In the old days, finding a way to buy a really great product that no one else had was half the fun -- and that was before the internet was as ubiquitous as it is now. Actually, it's because of that very pervasiveness of the internet in 2013 that makes it so difficult to actually bring you information about unique products.
So if you want to only read about mundane, everyday products that are available anywhere, I guess webBikeWorld is not for you -- not that we don't do that also.
But I do believe that the vast majority of our readers are indeed very interested in learning about new and exiting products that they weren't previously aware of -- indeed, that's what learning and expanding horizons is all about. Publishing this information and creating "buzz" about these types of products is what motivates the manufacturers to actually get the products to market -- another benefit of publishing this type of information.
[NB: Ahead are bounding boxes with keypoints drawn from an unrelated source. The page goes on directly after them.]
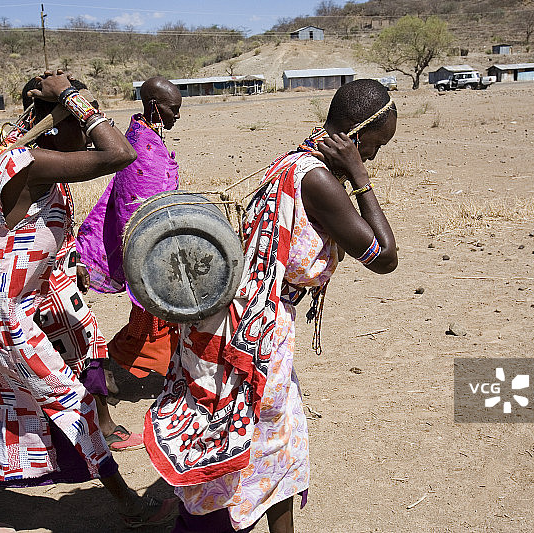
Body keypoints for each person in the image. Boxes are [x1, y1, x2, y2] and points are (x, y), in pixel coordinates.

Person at [143, 79, 398, 532]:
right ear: (355, 137)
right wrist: (361, 177)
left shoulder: (294, 160)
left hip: (248, 317)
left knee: (279, 436)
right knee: (237, 442)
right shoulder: (318, 178)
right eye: (375, 145)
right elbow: (384, 257)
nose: (375, 155)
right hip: (253, 330)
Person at [0, 71, 168, 533]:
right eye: (77, 122)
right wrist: (71, 97)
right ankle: (128, 505)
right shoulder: (31, 159)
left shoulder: (21, 155)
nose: (86, 133)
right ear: (55, 118)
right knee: (71, 399)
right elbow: (120, 153)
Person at [76, 76, 182, 445]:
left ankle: (111, 371)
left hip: (157, 251)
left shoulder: (144, 139)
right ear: (155, 106)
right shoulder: (142, 148)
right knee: (163, 318)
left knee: (152, 323)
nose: (177, 117)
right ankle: (171, 378)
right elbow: (135, 212)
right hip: (150, 254)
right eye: (173, 109)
And by the way, you can buy the Overlap jeans if you really want to. I'm sure you can find an online retailer who will sell you a pair and ship them to you. That's more magic of the internet; everyone has worldwide access to any of these products and manufacturers.
Also, as was mentioned in the articles, Overlap and VQuattro are in the process of building an international eCommerce site so anyone can buy their products. This is a direct result of the enthusiasm generated by the original webBikeWorld reviews of the VQuattro gloves last year. So you see -- it does work out nicely in the end!